GIVEN TEXT:
§

Recall that by definition, an $\epsilon$-distinguisher only exists if the statistical difference between the quantities being distinguished is at least $\epsilon$.  Further, note that $y_i$ represents a uniformly random integer in $[2^k]$, so the statistical difference \[||(C(x)_{y_i},y_i)-(b_i,y_i)||\] equals \[\mathop{\rm E}_{j\in_R [2^k]}\left[2\left|\mathop{\rm E}_{x}[C(x)_j-\frac{1}{2}]\right|\right].\]  If we define the word $d$ to take for each $j$ the value of the majority of the values in $C(x)_j$ then we can rewrite the statistical difference equivalently as \[||(C(x)_{y_i},y_i)-(b_i,y_i)||=\frac{1}{2}-\frac{1}{2^k}\mathop{\rm E}_x[|d-C(x)|],\] just $\frac{1}{2}$ minus the expected Hamming distance of words in $X_{\frac{\epsilon}{2},i,b_{i+1},...,b_m,\{C(x)_{y_{<i}}\}}$ from $d$.

Since the $\epsilon$-distinguisher is not given our choice of $x$, and further, can distinguish $(C(x)_{y_i},y_i)$ from random for any $x\in X_{\frac{\epsilon}{2},i,b_{i+1},...,b_m,\{C(x)_{y_{<i}}\}}$, we have that all words in $X_{\frac{\epsilon}{2},i,b_{i+1},...,b_m,\{C(x)_{y_{<i}}\}}$ must lie within distance $\frac{1}{2}-\frac{\epsilon}{2m}$ of d.

However, provided $\frac{\epsilon}{2m}>\delta$ where $C$ was defined to correct a $\frac{1}{2}-\delta$ fraction of errors, there can be at most $L$ codewords that lie within distance $\frac{1}{2}-\frac{\epsilon}{2m}$ of $d$, and we have the desired contradiction provided that \[|X_{\frac{\epsilon}{2},i,b_{i+1},...,b_m,\{C(x)_{y_{<i}}\}}|\leq L.\]

Above, we have the bound \[|X_{\frac{\epsilon}{2},i,b_{i+1},...,b_m,\{C(x)_{y_{<i}}\}}|\geq\frac{\epsilon}{2}2^{k-m-m2^a},\] from which we conclude that if \[k>m2^a+\log {\rm O}\left(\left(\frac{m}{\epsilon}\right)\right)\] then we have a $(k,\epsilon)$ extractor, as desired.
\end{proof}

We now compute some parameters of the above construction.

Suppose we wish to construct a $(k,\epsilon)$ extractor $\{0,1\}^n\times\{0,1\}^t\rightarrow\{0,1\}^m$ where $k=\sqrt{n}$, and $m=k^{1-\gamma}$ for some $\gamma$.  From above, we can construct extractors for \[2^a\approx \frac{k}{m} =k^\gamma,\] implying $a\approx \gamma \log k$.  Also, for our error-correcting code, $L\approx N=2^l$, so $l\approx \log N$.  Recall that we could construct designs for \[t\geq \frac{l^2}{a}\exp\left(\frac{\log m}{a}\right).\]  Thus, we have \begin{align*}
t&\approx \frac{l^2}{a}\exp\left(\frac{\log m}{a}\right)\\
&\approx\frac{\log^2 N}{\gamma \log k} \exp\left(\frac{\log k}{\gamma \log k}\right)\\
&\approx \frac{{\rm O}(\log^2 k)}{\gamma \log k} O(1)=O(\log k).\end{align*}

Thus we use only logarithmic additional randomness.  We note that we have seen an existence argument for an extractor that uses \[t=\log_2 n+{\rm O}(1)\] additional randomness, while Trevisan's extractor is a construction requiring only \[t={\rm O}(\log n)\] additional randomness.

§

DATA UNDER STUDY:
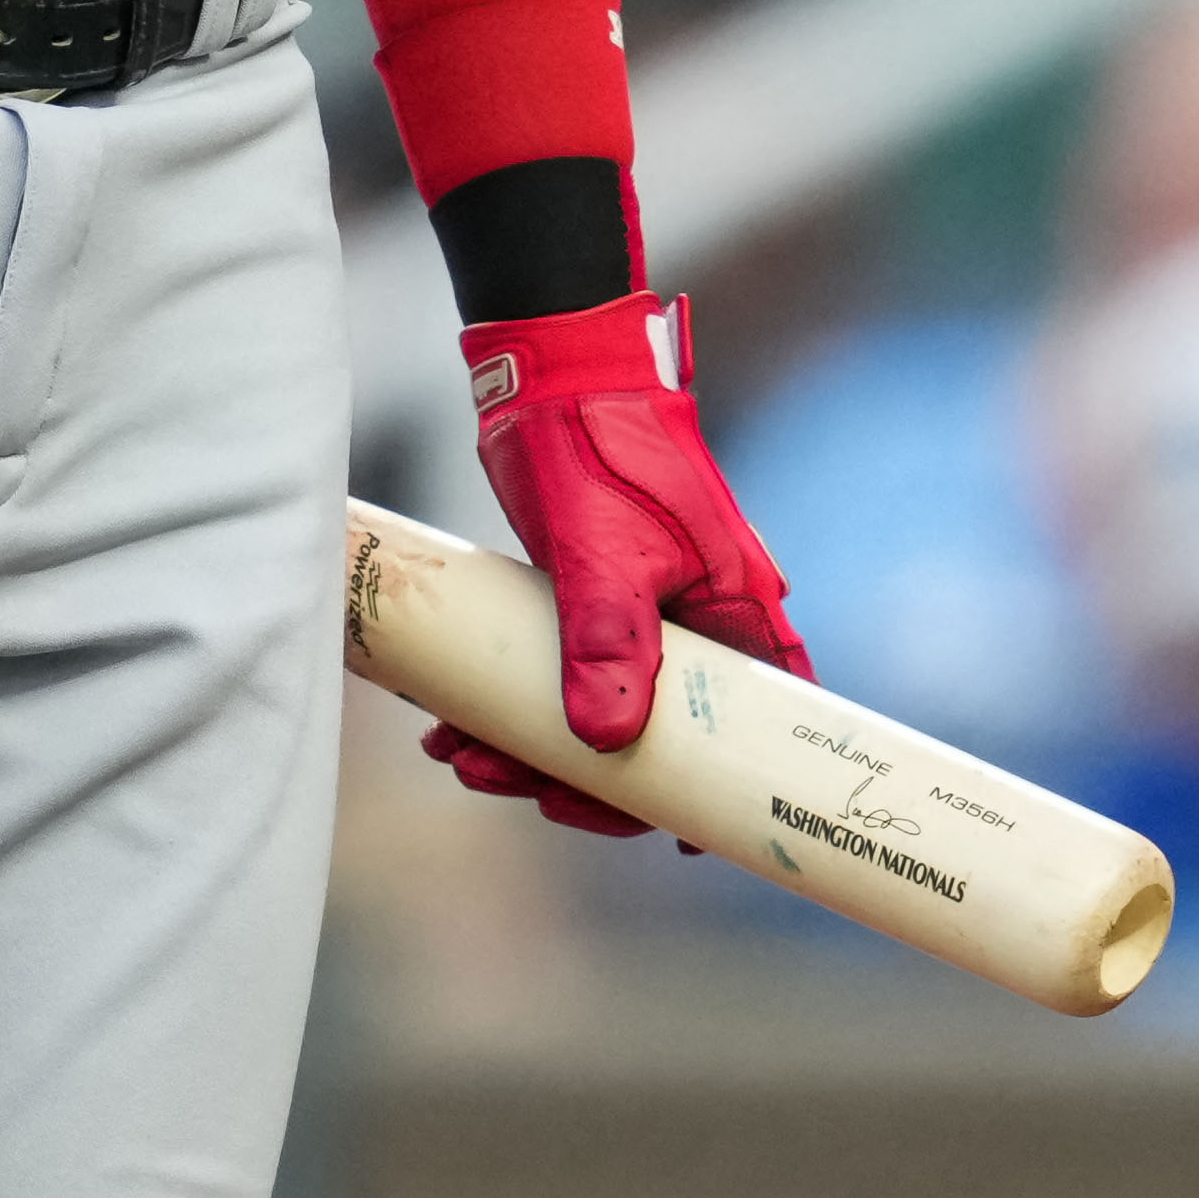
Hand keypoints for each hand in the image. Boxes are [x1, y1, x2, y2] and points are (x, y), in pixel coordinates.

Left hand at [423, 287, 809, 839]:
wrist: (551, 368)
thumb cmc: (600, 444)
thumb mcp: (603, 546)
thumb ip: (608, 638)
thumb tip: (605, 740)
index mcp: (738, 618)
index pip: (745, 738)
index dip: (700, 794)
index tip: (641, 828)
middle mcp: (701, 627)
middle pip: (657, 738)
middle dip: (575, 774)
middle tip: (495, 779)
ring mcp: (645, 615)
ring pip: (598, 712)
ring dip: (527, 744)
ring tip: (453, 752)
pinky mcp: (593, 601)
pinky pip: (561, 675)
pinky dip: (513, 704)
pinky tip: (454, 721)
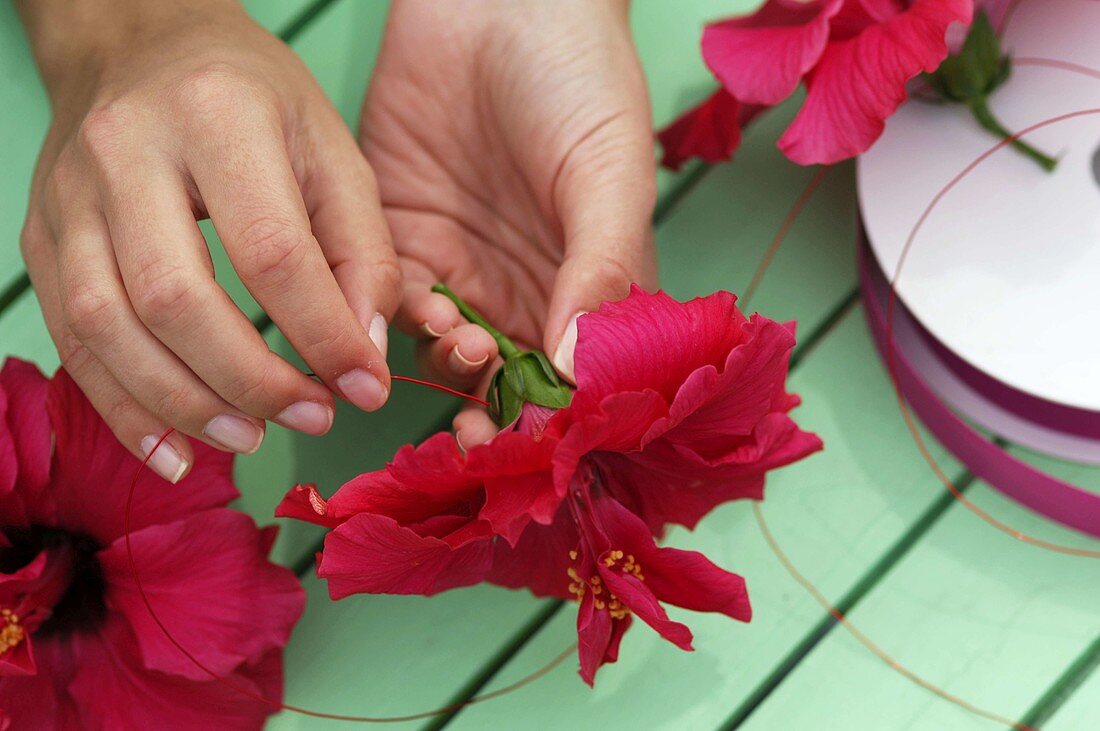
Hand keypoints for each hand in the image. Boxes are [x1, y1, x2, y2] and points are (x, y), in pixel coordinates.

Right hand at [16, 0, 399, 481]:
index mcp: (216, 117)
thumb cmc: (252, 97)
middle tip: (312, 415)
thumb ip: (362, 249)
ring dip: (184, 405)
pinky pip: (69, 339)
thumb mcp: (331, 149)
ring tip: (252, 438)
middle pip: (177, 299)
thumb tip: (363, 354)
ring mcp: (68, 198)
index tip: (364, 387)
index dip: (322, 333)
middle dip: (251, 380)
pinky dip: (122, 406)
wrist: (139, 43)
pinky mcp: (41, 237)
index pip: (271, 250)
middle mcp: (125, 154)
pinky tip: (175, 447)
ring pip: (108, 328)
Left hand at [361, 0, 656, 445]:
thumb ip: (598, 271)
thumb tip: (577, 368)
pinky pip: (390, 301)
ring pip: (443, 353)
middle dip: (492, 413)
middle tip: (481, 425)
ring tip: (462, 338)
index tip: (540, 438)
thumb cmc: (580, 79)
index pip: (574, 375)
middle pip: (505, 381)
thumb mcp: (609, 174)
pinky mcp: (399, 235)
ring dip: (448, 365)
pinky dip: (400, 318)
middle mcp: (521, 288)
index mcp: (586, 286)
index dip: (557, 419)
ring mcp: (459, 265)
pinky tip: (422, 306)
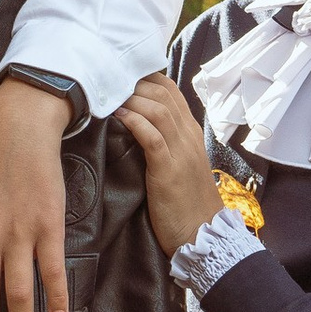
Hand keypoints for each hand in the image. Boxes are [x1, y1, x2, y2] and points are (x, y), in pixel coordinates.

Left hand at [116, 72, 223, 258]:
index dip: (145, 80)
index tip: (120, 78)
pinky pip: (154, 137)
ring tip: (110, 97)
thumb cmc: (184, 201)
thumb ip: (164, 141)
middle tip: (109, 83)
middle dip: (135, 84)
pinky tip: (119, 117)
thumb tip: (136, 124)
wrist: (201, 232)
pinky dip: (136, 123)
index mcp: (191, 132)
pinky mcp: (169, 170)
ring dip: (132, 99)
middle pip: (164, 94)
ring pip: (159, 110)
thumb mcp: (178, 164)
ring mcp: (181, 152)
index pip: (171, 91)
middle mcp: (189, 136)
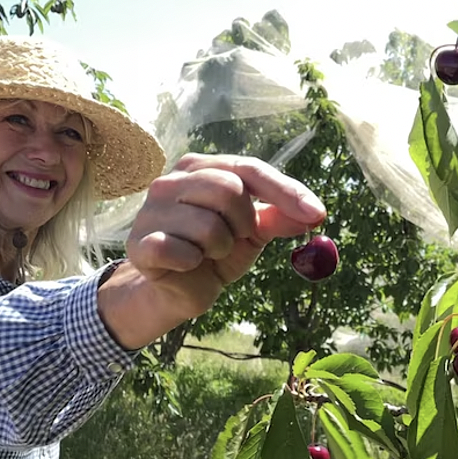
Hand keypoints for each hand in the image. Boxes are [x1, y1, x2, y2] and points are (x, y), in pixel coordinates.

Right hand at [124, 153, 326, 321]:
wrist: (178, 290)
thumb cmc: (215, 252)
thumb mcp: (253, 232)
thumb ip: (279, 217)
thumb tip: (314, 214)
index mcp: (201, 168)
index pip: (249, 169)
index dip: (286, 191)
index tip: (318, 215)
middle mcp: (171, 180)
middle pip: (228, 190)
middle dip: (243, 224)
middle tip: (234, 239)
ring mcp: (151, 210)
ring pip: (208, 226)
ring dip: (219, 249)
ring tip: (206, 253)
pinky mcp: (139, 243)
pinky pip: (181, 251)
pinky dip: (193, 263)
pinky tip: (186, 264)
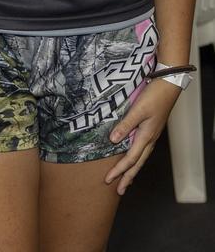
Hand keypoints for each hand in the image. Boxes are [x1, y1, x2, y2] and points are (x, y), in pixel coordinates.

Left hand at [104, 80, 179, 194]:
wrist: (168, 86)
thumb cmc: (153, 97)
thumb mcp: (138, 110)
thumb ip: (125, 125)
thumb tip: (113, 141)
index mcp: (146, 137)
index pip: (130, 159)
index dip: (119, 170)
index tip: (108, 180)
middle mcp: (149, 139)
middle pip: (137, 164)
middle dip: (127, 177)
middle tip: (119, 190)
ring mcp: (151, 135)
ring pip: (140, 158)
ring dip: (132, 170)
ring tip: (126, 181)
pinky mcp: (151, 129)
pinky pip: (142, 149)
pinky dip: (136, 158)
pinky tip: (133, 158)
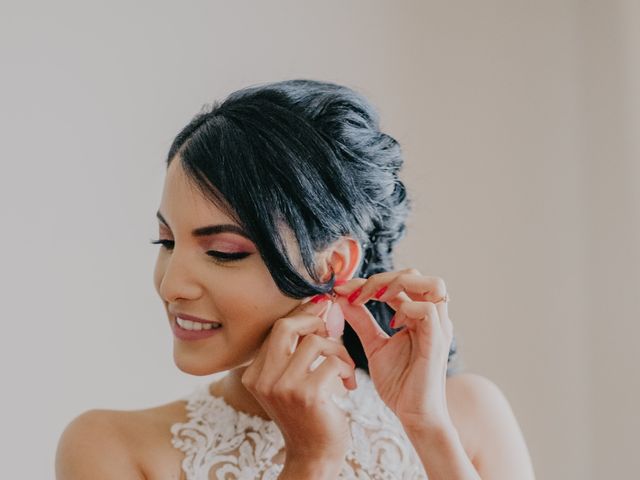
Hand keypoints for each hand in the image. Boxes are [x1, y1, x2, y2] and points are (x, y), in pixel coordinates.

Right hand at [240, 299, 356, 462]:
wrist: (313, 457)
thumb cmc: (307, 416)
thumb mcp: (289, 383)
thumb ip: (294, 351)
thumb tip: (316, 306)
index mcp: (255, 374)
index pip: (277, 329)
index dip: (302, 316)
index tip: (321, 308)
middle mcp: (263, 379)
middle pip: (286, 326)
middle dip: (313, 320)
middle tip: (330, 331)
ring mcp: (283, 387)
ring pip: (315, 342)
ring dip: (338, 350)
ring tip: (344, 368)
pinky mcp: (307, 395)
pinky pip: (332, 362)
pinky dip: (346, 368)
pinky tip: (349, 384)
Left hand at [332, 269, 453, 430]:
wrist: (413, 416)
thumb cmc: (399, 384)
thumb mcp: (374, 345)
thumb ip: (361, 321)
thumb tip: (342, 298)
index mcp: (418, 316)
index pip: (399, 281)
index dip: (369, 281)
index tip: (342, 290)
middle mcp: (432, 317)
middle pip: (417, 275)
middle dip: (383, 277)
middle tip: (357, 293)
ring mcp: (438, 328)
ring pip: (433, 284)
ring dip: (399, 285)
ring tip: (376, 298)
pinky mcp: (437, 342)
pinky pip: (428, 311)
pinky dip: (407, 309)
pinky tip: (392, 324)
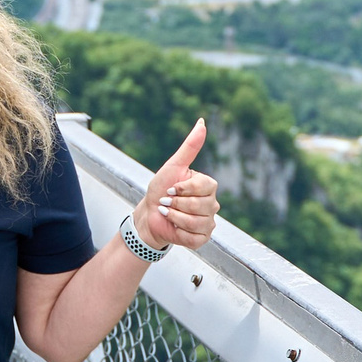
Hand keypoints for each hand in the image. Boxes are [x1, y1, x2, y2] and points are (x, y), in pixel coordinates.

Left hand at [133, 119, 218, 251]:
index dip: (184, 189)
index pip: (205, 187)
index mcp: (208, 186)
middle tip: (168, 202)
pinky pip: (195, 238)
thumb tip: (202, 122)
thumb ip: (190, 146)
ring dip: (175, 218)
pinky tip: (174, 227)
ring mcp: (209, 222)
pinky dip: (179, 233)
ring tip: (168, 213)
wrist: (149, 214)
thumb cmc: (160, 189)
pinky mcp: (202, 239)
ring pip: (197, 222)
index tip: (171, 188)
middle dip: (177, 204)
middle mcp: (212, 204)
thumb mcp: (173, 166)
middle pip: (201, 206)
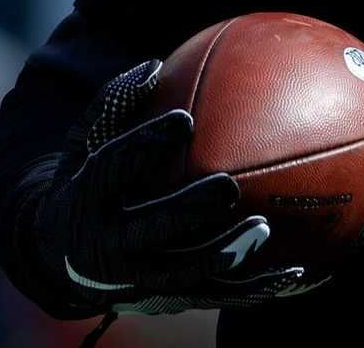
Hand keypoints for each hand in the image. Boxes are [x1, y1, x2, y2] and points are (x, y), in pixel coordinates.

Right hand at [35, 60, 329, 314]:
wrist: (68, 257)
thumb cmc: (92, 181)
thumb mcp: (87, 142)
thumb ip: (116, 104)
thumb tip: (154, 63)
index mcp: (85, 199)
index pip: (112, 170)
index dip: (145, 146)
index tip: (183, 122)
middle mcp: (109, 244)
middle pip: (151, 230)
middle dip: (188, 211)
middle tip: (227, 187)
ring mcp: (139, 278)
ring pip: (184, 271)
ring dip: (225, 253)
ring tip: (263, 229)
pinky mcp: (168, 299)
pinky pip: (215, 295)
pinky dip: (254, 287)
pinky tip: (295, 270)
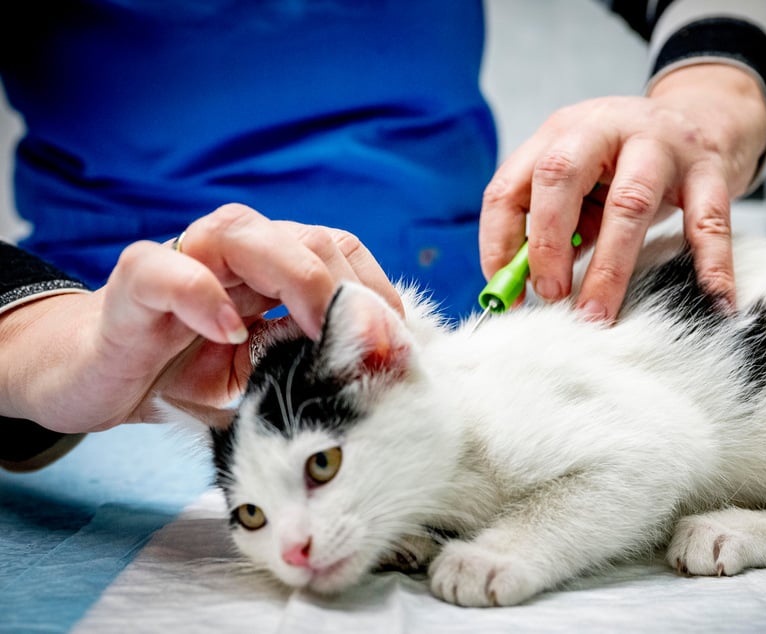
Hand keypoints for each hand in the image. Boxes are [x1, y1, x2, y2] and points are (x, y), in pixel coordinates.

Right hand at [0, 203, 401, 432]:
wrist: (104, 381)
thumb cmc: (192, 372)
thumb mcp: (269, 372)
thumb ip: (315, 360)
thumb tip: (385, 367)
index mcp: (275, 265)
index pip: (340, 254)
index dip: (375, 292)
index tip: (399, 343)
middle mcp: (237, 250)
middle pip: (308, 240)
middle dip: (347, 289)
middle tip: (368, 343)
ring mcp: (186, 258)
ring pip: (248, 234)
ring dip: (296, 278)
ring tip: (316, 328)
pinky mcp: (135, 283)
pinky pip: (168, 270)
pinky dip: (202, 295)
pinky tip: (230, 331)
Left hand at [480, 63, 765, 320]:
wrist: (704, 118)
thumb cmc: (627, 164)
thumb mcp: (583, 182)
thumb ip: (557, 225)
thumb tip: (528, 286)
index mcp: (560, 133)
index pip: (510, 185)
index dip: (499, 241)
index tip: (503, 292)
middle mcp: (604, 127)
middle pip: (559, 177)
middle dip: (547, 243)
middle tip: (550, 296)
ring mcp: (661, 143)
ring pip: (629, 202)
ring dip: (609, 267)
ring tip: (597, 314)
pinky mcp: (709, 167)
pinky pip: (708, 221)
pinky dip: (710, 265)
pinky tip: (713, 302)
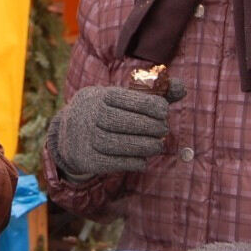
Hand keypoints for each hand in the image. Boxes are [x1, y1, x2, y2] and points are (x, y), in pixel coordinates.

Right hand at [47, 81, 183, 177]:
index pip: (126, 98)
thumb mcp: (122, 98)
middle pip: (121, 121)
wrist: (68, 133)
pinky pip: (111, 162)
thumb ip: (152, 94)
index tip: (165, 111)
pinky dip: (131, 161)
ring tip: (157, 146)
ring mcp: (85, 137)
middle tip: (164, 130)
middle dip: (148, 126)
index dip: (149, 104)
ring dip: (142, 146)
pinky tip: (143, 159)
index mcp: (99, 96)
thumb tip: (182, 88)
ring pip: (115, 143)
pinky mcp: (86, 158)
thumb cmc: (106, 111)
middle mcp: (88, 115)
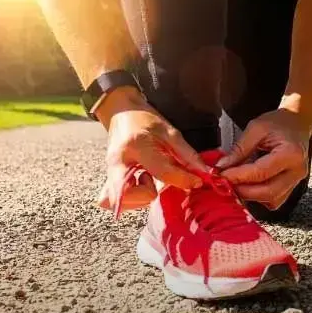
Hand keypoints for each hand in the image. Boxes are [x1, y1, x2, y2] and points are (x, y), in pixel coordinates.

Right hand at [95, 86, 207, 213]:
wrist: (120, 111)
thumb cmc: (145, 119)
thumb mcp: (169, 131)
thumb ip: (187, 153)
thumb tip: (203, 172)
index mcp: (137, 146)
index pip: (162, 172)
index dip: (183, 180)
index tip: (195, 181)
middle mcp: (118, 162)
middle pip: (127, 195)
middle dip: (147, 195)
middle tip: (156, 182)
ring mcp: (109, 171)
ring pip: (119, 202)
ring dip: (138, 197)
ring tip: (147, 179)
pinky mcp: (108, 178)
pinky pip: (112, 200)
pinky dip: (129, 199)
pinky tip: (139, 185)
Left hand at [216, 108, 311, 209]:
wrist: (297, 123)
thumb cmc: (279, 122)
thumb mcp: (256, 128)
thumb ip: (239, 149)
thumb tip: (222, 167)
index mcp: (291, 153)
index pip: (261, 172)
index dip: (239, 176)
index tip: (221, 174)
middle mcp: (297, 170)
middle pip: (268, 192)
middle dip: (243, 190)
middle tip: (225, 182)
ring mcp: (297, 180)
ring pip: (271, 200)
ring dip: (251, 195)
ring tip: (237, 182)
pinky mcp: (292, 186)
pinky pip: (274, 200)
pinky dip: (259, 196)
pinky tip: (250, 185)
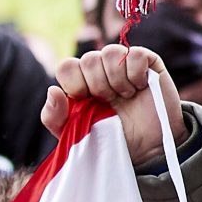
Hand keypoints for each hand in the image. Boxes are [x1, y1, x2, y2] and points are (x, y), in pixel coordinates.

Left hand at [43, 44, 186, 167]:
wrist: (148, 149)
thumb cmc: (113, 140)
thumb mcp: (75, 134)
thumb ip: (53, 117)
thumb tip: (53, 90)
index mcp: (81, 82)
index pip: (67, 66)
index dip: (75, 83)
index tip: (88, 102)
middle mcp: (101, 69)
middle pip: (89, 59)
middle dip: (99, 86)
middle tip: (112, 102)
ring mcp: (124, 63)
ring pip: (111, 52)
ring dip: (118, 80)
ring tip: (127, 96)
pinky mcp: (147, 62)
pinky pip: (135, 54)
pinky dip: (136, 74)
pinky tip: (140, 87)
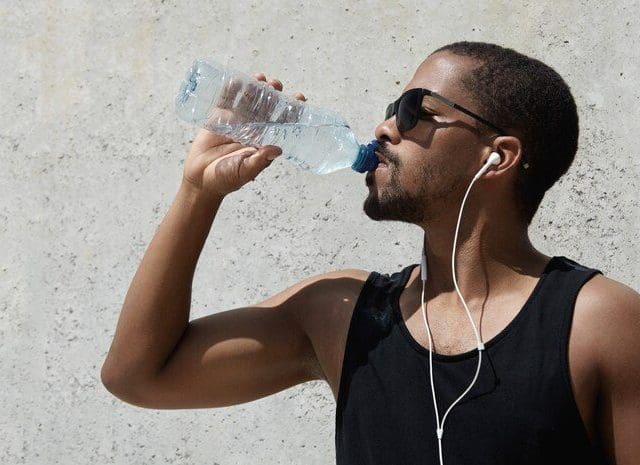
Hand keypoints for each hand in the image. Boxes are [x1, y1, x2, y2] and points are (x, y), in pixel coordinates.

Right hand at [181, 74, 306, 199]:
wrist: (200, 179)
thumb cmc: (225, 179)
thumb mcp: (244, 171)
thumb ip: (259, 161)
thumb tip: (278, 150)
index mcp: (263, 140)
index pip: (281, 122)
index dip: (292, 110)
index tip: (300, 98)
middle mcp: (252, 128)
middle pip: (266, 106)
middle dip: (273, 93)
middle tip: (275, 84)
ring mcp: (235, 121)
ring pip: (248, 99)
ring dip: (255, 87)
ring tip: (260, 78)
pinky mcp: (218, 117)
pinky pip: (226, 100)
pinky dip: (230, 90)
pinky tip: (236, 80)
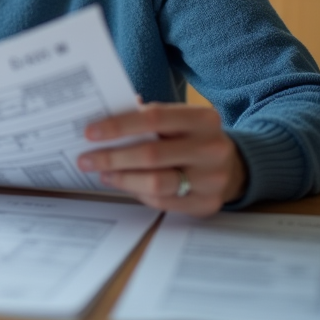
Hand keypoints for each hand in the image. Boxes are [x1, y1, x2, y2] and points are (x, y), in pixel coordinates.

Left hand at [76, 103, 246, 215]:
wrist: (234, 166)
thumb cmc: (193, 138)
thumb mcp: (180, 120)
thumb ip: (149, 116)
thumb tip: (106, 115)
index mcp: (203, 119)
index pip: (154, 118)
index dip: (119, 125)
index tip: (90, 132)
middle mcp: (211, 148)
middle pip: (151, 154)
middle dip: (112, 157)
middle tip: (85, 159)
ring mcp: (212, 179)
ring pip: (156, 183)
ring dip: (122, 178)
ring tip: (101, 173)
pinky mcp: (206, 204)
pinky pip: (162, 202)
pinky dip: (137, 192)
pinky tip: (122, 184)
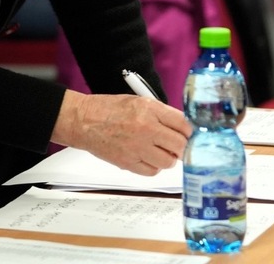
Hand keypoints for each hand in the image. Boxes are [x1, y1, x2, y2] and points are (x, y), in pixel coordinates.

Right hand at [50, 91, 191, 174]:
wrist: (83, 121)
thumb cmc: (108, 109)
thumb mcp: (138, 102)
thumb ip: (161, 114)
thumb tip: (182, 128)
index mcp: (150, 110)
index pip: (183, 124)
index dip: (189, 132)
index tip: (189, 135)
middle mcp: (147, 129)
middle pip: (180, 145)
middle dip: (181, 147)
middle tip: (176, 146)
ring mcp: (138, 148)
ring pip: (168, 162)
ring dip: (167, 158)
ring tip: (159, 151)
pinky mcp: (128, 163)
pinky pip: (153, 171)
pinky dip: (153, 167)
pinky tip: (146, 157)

§

EXERCISE TASKS:
A - Answer each question from the extractor text, one answer per line:
(i) What does y_i represent?
(ii) How is the word d defined?
(iii) In the parameter computation, what values are chosen for k and m?
B - Does the extractor text support each statement below? Answer yes or no for each, and quote the words that settle it.
(i) An ε-distinguisher can exist even when the statistical difference between the distinguished quantities is less than ε.
(ii) The ε-distinguisher is given the choice of x.
(iii) The construction uses only logarithmic additional randomness.

COMPLETED EXERCISE:
A -
(i) A uniformly random integer in [2^k].
(ii) For each j, d takes the value of the majority of the values in C(x)_j.
(iii) k is the square root of n, and m is k^(1−γ) for some γ.

B -
(i) No: "only exists if the statistical difference between the quantities being distinguished is at least"
(ii) No: "is not given our choice of"
(iii) Yes: "Thus we use only logarithmic additional randomness."